「噛むと上の奥歯が痛い」ということで来られました。
よく診ると歯が割れていました。歯牙破折というものです。左の写真の赤〇の部分、歯が割れているのがわかりますでしょうか?
どうやら歯ぐきの中深いところまで割れているようです。噛んで痛いという症状からすると破折は歯の中央にある歯髄(神経)まで到達しているようです。噛むたびに割れた部分が広がって、直接歯髄を刺激するのでかなり痛いです。破折した隙間に沿って口の中の細菌がすぐに侵入します。そうして歯髄が感染して歯髄炎になると、噛まなくても常に痛むようになります。
残念ながらこうなると抜歯しなければなりません。歯を失うことになります。歯ぐきの中深くまで割れてしまっている歯を引っ付けることができないからです。
「歯が割れる」ということは、珍しいことではないのです。重度の虫歯や歯周病と同じように、歯を失う原因の一つにあげられます。
奥歯には通常自分の体重ほどの力がかかります。強く咬む習慣のある人では、100㎏を超えるような力がかかる場合もあります。
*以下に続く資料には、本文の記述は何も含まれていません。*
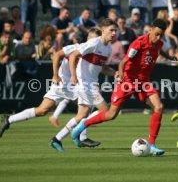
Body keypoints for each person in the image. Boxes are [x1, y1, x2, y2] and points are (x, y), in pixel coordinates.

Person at [70, 19, 169, 156]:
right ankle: (82, 125)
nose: (158, 38)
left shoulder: (159, 43)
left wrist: (170, 57)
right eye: (156, 34)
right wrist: (121, 74)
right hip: (128, 80)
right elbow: (123, 62)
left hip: (143, 82)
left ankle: (151, 144)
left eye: (161, 35)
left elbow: (160, 50)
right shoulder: (138, 43)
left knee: (158, 107)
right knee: (111, 114)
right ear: (150, 30)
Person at [0, 29, 103, 148]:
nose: (96, 42)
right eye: (94, 39)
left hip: (69, 85)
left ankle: (9, 119)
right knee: (87, 106)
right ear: (89, 39)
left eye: (97, 39)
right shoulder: (77, 47)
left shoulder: (92, 53)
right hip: (65, 83)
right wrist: (55, 75)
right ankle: (80, 137)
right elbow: (57, 55)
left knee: (42, 110)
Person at [49, 18, 118, 152]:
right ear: (103, 31)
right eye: (111, 30)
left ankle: (56, 139)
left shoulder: (108, 49)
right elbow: (74, 55)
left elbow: (103, 68)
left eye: (115, 30)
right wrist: (74, 76)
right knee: (106, 111)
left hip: (91, 83)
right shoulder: (94, 43)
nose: (114, 33)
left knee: (81, 116)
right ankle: (78, 131)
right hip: (85, 84)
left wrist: (114, 73)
そしてその力が何年、あるいは何十年とかかりつづけることが考えられます。
そのような強靭な力でも、左の図のように歯に対してまっすぐな方向にかかっていればまだ安心なのですが、下の図のように歯に対して斜めに力がかかると危険です。その力でギリギリ歯ぎしりしたり、その歯に大きな詰め物があったり、歯髄(神経)がすでに失われているとさらにその危険度は増します。割れて失われる可能性が高くなるということです。
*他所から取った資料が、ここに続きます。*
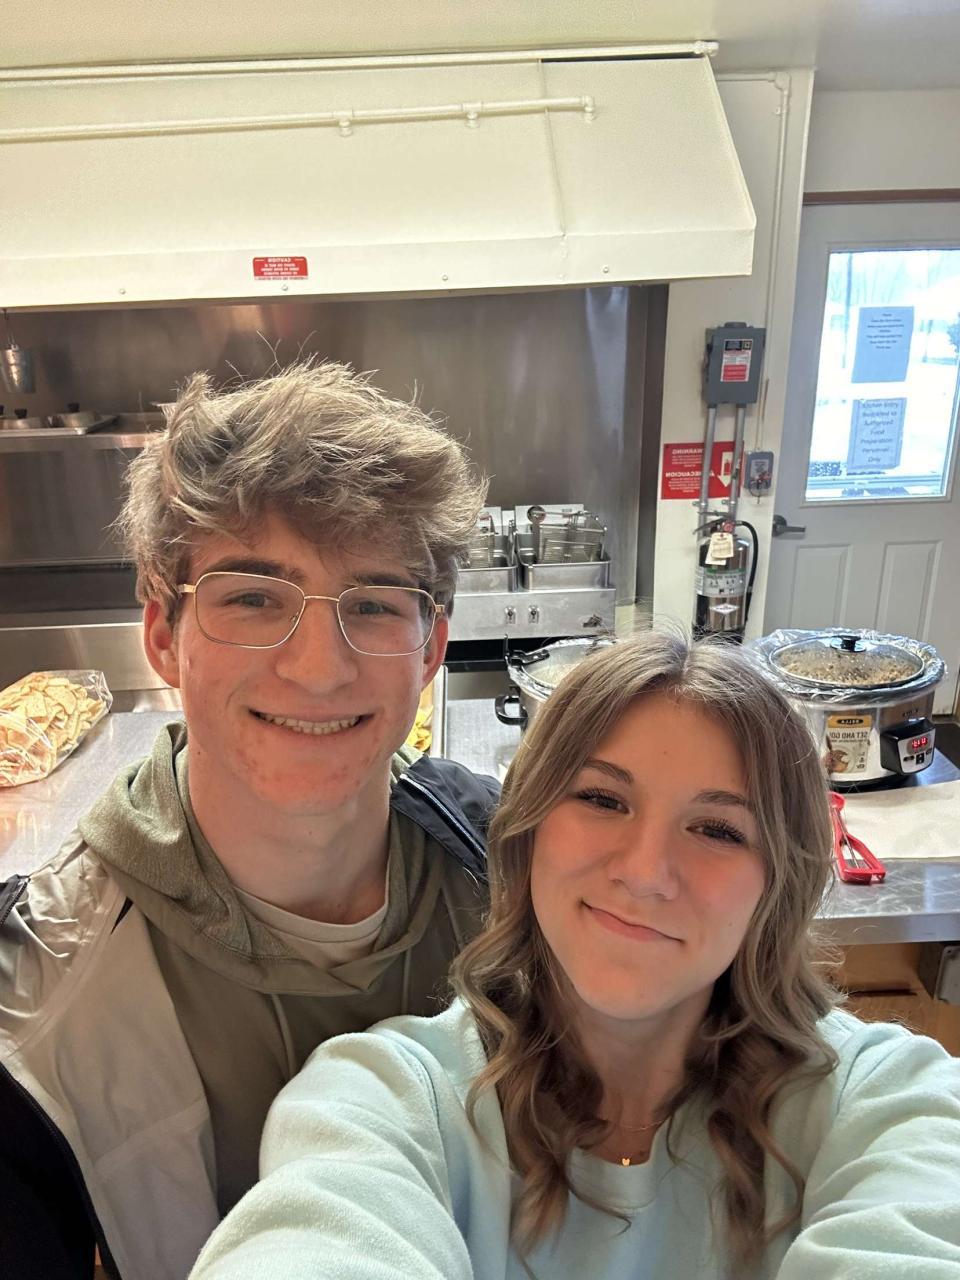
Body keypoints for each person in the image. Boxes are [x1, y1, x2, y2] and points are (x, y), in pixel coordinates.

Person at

しかし歯が割れる場合は、ゆっくり割れることはなく、通常一瞬でわれます。ですので、歯牙破折を未然に防ぐには、割れそうな兆候がないかどうかを細かく診査する必要があります。
・多くの場合、割れてしまう前に亀裂が見つかることが多いので亀裂がないかチェックします。
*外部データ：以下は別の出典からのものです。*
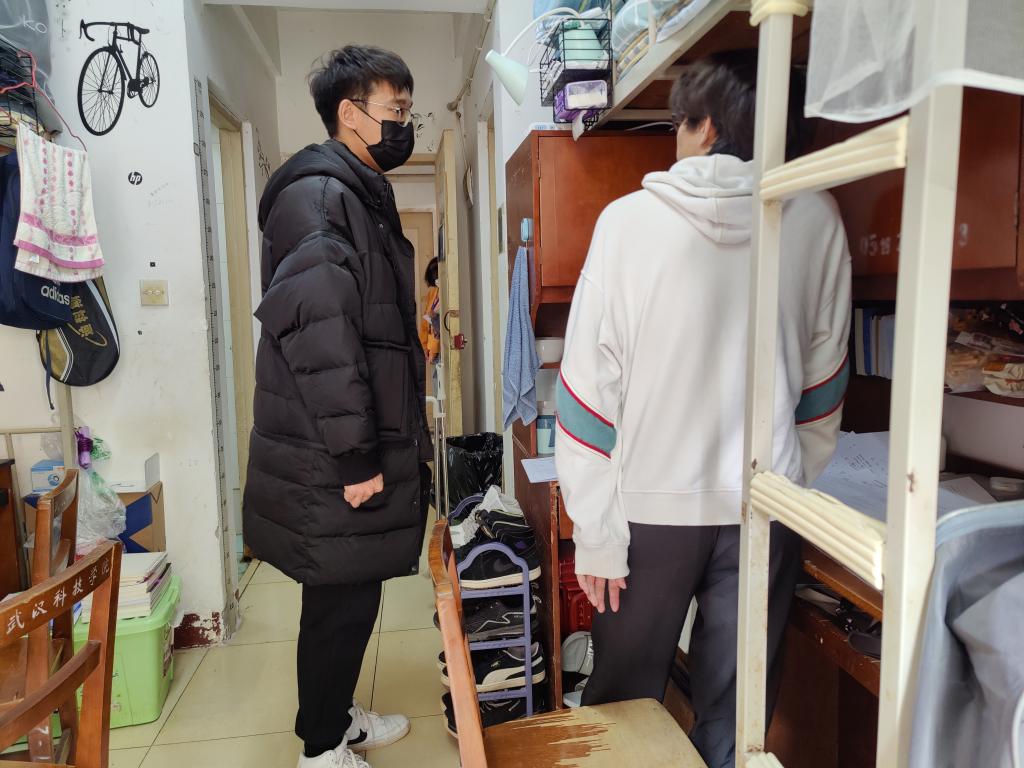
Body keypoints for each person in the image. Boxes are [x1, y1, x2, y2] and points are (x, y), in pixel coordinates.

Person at [555, 51, 851, 768]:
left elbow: (587, 393)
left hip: (648, 512)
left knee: (623, 709)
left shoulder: (626, 223)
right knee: (738, 719)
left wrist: (596, 532)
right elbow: (823, 388)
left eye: (679, 122)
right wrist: (790, 481)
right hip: (764, 508)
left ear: (707, 126)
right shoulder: (817, 218)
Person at [243, 45, 432, 768]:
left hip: (350, 440)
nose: (405, 124)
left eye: (408, 111)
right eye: (396, 110)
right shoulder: (321, 198)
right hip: (333, 453)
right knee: (338, 603)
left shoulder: (354, 192)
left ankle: (336, 716)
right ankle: (320, 751)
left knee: (351, 594)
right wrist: (355, 456)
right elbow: (322, 335)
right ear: (350, 114)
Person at [418, 257, 441, 364]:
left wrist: (432, 350)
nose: (436, 285)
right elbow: (425, 323)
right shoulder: (433, 292)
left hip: (439, 351)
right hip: (431, 350)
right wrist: (424, 347)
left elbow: (440, 328)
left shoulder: (447, 294)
・大きな詰め物がないか?残っている歯が薄くなっていないか?をチェックします。
・特に奥歯ですが、強い力で揺さぶられていないか?大きなすり減りはないか?をチェックします。
それらをチェックするために直接口の中を診察するだけでなく、写真や顎の動きが正確に再現できる石膏模型、レントゲン写真、また歯だけではなく、顎や顎を動かす筋肉の状態も診査します。
このような資料を丁寧に分析することで、将来の歯牙破折の危険性を診断して、歯牙破折を予防する手立てを考えることができます。
歯を快適に残していくためには、このような咬み合わせの診査がとても有効です。
キーワードは、丁寧に診察すること。私たちのクリニックでは、デンタルドックやメンテナンスを通して破折の予防にも取り組んでいます。